# taz.de -- Pakistan nach Osama bin Laden: "Wir brauchen weniger Militärhilfe"
       
       > Die Macht der Armee in Pakistan ist ungebrochen. Die Streitkräfte setzen
       > weiterhin auf den Antiamerikanismus im Land, meint die Militärexpertin
       > Ayesha Siddiqa.
       
 (IMG) Bild: Hohes Ansehen: Das Macht des Militärs in Pakistan ist ungebrochen.
       
       taz: Frau Siddiqa, nach der US-Kommandoaktion in Abottabad, bei der Osama
       bin Laden getötet wurde, standen Pakistans Militär und sein Geheimdienst
       ISI weltweit als Versager da. Für die Regierung wäre dies eine Chance
       gewesen, beide stärker unter Kontrolle zu bekommen. Stattdessen hat sie das
       Militär verteidigt. Warum? 
       
       Ayesha Siddiqa: Sie unterschätzen die große Schwäche unserer Regierung. Die
       langjährige Vormachtstellung des Militärs hat unsere Gesellschaft
       entpolitisiert - und seit drei Jahren führt die Armee zudem eine massive
       Propagandakampagne gegen die gewählte Regierung. Deren Strategie besteht
       nur noch darin, das Militär sich selbst vorführen zu lassen. Denn das
       Militär frontal zu kritisieren, kann sich keine pakistanische Regierung
       leisten. Der ISI hat sogar die Macht, wie es nach der Tötung bin Ladens der
       Fall war, die ausgearbeitete Erklärung des Informationsministers komplett
       durch eine eigene Erklärung zu ersetzen, die dieser dann vortragen musste.

** Datenauszug **
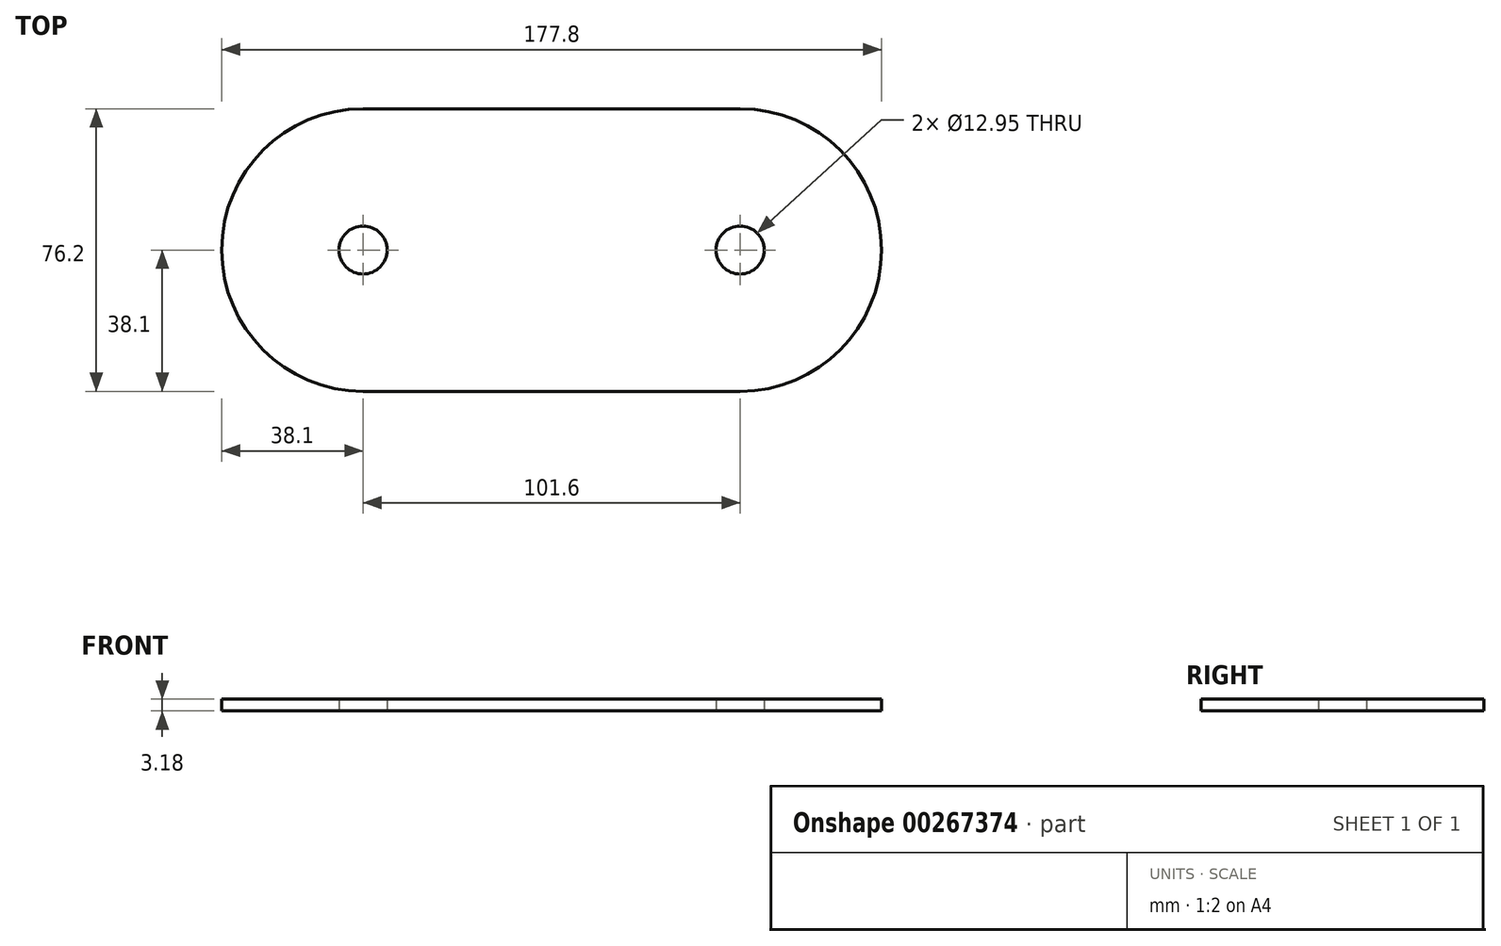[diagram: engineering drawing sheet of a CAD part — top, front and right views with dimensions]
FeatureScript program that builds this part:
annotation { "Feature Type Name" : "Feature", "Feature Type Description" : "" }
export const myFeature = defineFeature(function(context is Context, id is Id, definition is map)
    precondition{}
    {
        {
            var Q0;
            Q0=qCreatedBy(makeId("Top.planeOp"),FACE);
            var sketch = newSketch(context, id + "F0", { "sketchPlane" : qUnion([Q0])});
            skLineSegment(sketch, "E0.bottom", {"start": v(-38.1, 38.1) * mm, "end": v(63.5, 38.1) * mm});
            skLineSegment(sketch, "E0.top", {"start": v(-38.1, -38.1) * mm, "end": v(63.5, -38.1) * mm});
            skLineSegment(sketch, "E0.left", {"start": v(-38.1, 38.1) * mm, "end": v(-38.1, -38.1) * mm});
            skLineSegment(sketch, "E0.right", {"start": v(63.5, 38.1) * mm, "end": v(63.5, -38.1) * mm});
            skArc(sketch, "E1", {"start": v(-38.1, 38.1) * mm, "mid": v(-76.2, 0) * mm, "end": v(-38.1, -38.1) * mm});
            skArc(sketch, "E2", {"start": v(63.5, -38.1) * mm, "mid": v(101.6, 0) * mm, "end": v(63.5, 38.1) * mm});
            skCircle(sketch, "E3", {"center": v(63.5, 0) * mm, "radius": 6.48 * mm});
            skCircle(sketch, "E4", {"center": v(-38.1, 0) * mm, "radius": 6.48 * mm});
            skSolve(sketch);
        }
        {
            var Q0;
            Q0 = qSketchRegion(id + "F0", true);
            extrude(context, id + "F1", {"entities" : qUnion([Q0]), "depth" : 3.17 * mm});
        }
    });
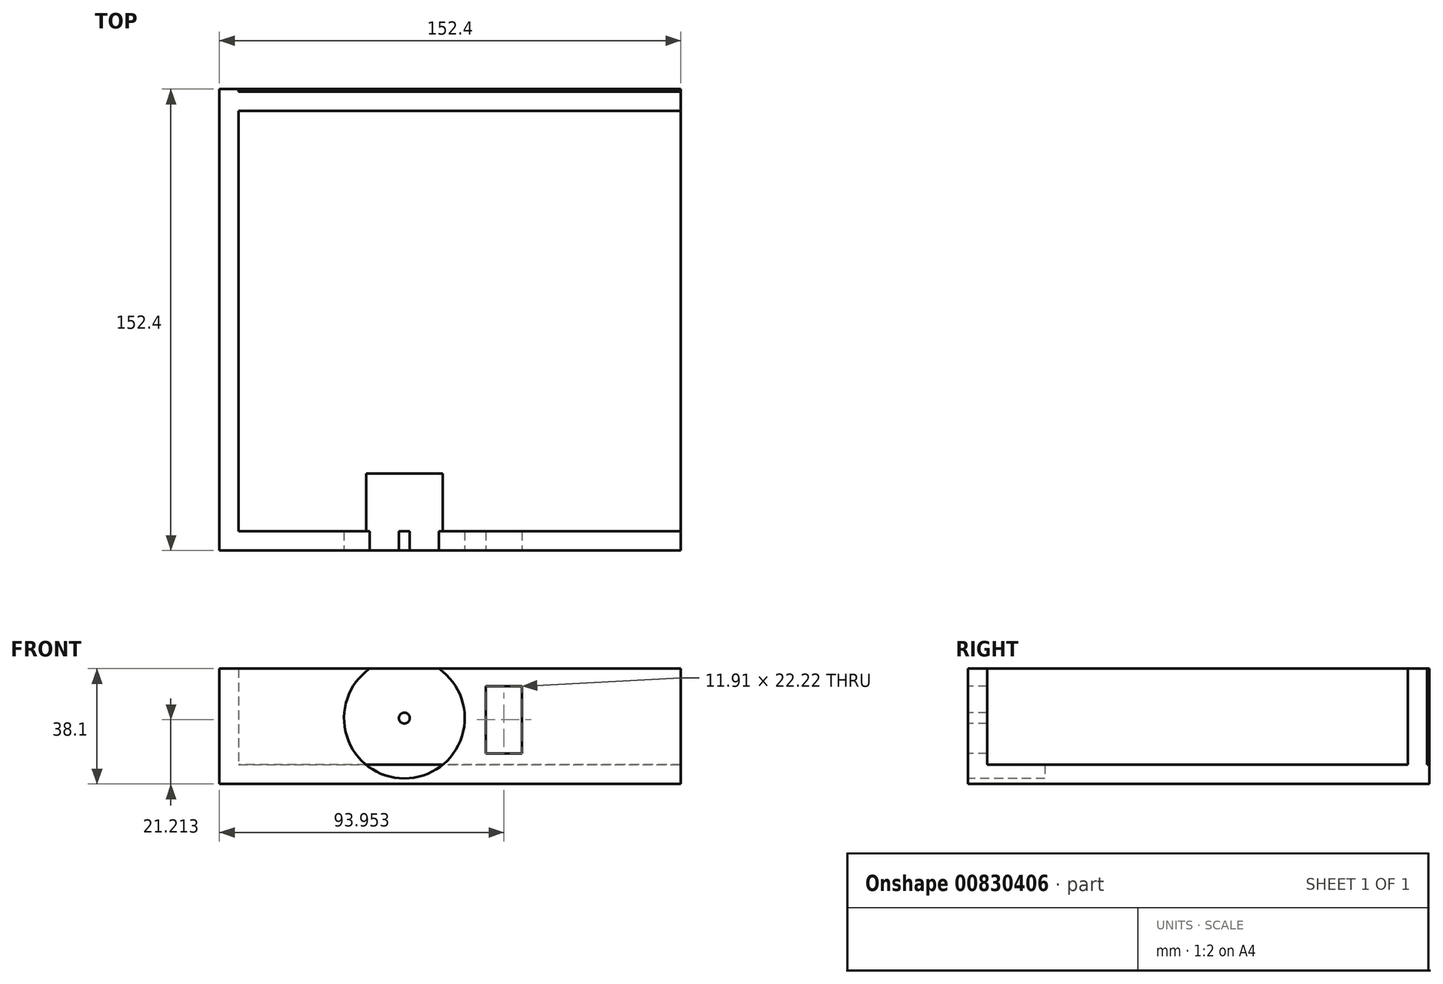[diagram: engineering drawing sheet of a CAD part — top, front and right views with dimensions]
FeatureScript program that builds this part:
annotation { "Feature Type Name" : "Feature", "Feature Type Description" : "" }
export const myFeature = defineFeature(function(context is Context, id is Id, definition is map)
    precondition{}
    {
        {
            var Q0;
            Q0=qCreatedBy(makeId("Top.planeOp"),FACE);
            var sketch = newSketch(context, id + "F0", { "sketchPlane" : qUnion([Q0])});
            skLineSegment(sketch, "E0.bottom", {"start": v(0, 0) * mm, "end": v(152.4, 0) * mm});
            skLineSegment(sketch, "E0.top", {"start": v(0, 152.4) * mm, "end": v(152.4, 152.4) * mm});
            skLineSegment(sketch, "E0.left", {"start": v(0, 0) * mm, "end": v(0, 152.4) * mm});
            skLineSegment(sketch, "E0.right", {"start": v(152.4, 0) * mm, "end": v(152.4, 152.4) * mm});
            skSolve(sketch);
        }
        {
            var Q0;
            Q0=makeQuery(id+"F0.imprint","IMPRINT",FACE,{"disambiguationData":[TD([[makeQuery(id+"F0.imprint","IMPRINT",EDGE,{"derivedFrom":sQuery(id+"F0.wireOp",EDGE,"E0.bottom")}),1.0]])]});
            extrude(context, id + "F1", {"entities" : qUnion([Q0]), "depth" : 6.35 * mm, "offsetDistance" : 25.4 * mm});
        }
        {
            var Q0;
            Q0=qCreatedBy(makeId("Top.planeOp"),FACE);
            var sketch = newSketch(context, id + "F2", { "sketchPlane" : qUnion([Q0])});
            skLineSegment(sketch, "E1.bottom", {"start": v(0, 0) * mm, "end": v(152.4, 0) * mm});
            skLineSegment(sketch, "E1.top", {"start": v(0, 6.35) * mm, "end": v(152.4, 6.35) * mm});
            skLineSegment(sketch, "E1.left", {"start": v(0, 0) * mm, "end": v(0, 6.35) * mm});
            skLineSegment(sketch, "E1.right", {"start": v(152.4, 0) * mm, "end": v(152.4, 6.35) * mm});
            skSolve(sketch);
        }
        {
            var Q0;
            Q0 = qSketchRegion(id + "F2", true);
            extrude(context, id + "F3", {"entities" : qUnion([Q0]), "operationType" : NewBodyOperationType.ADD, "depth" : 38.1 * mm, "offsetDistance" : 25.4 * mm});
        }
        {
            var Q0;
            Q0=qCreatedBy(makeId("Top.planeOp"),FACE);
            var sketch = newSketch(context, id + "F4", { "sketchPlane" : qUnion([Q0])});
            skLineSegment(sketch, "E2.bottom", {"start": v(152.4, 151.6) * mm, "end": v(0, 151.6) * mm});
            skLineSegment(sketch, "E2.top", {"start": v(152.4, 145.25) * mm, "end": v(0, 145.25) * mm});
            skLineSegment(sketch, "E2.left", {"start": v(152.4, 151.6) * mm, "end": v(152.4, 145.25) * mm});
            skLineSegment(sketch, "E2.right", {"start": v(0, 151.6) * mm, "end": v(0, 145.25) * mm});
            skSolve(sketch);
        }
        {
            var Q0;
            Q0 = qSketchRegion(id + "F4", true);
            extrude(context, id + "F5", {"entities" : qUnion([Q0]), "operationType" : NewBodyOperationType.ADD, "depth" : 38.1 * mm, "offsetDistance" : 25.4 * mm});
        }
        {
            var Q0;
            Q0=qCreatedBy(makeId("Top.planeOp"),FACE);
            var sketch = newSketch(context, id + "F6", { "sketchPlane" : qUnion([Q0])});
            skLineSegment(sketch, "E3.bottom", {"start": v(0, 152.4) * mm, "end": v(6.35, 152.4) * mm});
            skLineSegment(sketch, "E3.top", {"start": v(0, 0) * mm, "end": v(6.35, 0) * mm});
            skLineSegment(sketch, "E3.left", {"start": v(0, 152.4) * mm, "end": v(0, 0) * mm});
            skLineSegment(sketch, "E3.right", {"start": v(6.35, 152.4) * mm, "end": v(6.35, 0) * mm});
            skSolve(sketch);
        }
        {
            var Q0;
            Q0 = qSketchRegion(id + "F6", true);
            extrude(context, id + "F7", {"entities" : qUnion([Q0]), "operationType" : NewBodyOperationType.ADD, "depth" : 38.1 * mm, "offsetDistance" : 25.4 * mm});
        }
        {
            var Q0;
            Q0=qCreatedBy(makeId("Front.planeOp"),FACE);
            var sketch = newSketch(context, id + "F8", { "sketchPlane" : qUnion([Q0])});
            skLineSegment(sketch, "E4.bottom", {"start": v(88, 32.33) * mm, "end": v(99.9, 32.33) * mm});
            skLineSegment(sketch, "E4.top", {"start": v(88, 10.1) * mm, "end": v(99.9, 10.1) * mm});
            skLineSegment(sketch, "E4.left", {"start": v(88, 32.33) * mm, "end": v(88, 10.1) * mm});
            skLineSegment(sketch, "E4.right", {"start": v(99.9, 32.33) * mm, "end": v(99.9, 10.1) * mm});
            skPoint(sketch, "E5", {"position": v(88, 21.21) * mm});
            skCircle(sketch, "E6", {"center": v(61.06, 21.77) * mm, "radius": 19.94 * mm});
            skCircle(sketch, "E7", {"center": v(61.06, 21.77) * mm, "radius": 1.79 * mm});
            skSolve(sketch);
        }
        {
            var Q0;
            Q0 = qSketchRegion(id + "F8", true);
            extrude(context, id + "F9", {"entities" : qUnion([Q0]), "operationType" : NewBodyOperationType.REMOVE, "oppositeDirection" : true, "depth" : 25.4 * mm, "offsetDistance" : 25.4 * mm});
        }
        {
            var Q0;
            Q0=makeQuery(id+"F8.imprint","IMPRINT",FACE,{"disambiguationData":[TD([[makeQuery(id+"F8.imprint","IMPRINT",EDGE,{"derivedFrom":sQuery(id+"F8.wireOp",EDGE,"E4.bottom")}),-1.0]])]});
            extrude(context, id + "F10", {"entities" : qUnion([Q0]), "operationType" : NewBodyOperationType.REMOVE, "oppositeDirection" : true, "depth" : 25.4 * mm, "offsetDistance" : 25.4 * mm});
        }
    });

** Schriftliche Aufgabe 1 **
Seit wie vielen Jahren führt die Armee laut dem Interview über Pakistans Militär eine Propagandakampagne gegen die gewählte Regierung?
** Schriftliche Aufgabe 2 **
Schreiben Sie das Interview über Pakistans Militär im Anschluss an den letzten Satz weiter.

** Lösung 1 **
Seit drei Jahren.

** Lösung 2 **
       
       Warum war Pakistans Öffentlichkeit weit empörter darüber, dass die USA
       Pakistans Souveränität verletzt haben, als darüber, dass bin Laden hier
       jahrelang untertauchen und in direkter Nachbarschaft zur Militärakademie
       leben konnte? 
       
       Weil das Militär in alle Medien interveniert. Es gibt keine Medien jenseits
       seiner Kontrolle. Die Macht des pakistanischen Militärs drückt sich nicht
       nur in der Zahl seiner Waffen und der Ressourcen aus, die ihm zur Verfügung
       stehen - sondern auch darin, wie es den nationalen Diskurs dominiert.
       
       Wie macht es das?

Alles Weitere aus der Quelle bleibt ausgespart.